* стоун равен 14 фунтам.
- Давайте, я буду у вас Толстяком.
- У меня уже есть Толстяк. Толстяки и гроша ломаного не стоят. - Хозяин смерил его взглядом сверху донизу. - Хотя вот что. Если бы у тебя была татуировка... А то с тех пор, как в прошлом году умер Галери Смит, у нас не было такого человека...
Это было месяц назад. Четыре коротких недели. От кого-то он узнал, что где-то далеко, в деревеньке на холмах, жила старушка. Как о ней говорили, мастер своего дела. Так что, если он поедет по проселочной дороге и повернет у реки направо, а потом налево...
Он пересек желтую луговину. Выжженная солнцем трава хрустела под ногами. Красные головки мака качались на ветру, склоняясь до земли. Он подошел к старой хибарке, которая выглядела так, будто простояла тут под дождями и ветрами не одну сотню лет.
Открыв дверь, он увидел пустую, без мебели, комнату, в центре котрой сидела древняя старушка.
Глаза ее были словно сшиты красной просмоленной нитью. Нос был заклеен черным воском. Уши ее, казалось, ничего не слышали - будто порхающая стрекозой штопальная игла лишила ее всех чувств и ощущений.
Она сидела, не шевелясь, в пустой комнате.
Вокруг толстым слоем лежала желтая пыль, по которой много недель не ступала нога человека; если бы старушка двигалась, то остались бы ее следы. А следов-то и не было.
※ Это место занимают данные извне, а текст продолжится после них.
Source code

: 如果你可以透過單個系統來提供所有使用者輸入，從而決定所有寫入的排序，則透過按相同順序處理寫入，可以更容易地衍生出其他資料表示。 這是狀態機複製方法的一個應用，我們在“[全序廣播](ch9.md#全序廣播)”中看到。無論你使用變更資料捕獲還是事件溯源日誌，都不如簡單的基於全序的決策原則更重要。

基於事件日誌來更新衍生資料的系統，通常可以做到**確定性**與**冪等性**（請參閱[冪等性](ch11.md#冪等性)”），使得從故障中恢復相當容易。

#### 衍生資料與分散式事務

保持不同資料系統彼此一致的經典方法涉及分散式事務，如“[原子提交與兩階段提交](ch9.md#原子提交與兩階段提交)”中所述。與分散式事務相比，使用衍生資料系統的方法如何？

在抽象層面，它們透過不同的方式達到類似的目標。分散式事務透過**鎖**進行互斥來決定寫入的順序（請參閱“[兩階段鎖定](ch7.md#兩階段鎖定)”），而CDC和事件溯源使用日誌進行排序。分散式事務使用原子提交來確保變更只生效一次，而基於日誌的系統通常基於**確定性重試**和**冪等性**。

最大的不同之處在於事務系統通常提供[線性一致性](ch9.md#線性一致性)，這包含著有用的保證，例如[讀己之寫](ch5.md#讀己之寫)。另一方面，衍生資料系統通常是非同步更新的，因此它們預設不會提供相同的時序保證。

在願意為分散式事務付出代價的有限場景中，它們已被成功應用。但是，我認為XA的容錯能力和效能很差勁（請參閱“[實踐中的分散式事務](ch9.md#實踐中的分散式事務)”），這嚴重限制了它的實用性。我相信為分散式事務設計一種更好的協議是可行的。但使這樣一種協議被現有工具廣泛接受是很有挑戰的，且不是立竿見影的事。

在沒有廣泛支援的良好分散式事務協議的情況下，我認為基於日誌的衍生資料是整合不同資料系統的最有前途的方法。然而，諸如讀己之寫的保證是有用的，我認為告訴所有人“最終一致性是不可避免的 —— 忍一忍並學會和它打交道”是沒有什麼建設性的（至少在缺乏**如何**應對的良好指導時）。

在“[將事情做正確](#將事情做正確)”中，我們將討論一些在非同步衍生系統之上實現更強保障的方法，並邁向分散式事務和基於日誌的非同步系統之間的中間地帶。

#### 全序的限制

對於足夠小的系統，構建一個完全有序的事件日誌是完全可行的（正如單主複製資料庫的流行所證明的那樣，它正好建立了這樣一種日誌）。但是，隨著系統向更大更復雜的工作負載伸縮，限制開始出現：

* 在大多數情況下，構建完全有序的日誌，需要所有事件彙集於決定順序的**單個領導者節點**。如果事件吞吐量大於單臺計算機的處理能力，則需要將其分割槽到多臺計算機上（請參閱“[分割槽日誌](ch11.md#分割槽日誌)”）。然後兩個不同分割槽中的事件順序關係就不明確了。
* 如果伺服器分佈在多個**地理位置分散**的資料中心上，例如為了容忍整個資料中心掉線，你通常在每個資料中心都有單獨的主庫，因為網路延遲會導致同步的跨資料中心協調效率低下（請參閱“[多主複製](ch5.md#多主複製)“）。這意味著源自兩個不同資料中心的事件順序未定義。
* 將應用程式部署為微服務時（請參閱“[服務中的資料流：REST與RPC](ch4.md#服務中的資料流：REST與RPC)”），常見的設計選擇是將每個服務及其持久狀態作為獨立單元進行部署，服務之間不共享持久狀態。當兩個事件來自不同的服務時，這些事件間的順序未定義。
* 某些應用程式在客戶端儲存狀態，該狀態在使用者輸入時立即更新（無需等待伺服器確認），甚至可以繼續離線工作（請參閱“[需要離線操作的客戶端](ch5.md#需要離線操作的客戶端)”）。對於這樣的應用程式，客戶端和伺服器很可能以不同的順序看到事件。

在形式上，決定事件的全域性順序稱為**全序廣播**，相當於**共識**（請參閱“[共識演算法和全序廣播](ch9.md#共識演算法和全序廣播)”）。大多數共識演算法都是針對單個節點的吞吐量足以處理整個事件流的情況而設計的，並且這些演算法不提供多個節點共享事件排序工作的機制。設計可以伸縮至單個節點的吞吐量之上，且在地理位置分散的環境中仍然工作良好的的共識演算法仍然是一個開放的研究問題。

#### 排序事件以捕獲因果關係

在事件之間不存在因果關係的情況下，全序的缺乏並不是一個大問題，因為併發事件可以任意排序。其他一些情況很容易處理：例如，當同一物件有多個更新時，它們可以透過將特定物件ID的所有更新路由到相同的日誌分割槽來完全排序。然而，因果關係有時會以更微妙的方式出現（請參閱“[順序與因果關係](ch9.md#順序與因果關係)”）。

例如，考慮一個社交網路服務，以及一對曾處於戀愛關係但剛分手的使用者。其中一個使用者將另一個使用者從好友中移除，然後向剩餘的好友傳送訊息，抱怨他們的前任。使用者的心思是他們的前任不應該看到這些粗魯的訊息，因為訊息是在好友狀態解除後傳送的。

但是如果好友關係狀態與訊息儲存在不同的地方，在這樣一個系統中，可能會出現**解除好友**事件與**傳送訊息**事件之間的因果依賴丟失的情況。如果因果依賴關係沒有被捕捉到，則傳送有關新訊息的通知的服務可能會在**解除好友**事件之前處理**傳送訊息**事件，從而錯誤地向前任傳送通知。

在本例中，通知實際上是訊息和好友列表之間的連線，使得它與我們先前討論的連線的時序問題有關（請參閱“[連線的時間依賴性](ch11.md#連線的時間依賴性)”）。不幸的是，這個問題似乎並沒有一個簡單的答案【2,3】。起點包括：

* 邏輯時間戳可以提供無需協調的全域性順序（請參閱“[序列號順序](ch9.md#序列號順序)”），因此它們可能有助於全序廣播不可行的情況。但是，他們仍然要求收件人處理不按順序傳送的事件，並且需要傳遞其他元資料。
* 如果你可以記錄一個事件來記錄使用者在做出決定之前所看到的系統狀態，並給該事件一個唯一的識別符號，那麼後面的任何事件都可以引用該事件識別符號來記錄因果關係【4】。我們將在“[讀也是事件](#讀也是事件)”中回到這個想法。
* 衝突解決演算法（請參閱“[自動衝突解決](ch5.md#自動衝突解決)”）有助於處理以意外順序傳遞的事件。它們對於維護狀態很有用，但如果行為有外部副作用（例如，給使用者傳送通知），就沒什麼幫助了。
Ее руки касались друг друга, как тонкие проржавевшие инструменты. Ступни ног были обнаженными и грязными, как галоши.
А вокруг расположились пузырьки, бутылочки, флакончики с жидкостью для татуировки - красной, ярко-голубой, коричневой, желтой.
И только губы ее, незашитые, начали шевелиться.
- Входи. Садись. Я здесь одна.
Но он не послушался ее.
- Ты пришел за картинками, - сказала она высоким голосом. - Но сначала я покажу кое-что.
Она широко открыла ладонь.
- Смотри! - выкрикнула она.
Это был вытатуированный портрет Уильяма Филиппуса Фелпса.
- Это же я! - воскликнул он.
Ее крик остановил его у дверей.
- Не убегай!
Он застыл у порога спиной к ней.
- Это я, это я на твоей руке!
- Этой картинке уже пятьдесят лет. - Она поглаживала ее рукой, лаская, как кошку, снова и снова.
Он повернулся.
- Это старая татуировка.
Он подвинулся к ней поближе. Потом еще приблизился, склонился над картинкой и, моргая, смотрел на нее. Он вытянул дрожащий палец, чтобы потрогать картинку.
- Старая. Но это невозможно! Ты не знаешь меня. Я не знаю тебя. Твои глаза, они сомкнуты.
- Я ждала тебя, - сказала она. - И многих других.
Она показала свои руки и ноги.
- На них изображены те, кто уже приходил ко мне. А вот здесь, на этих картинках, те, кто навестят меня в следующие сто лет. И ты, ты пришел.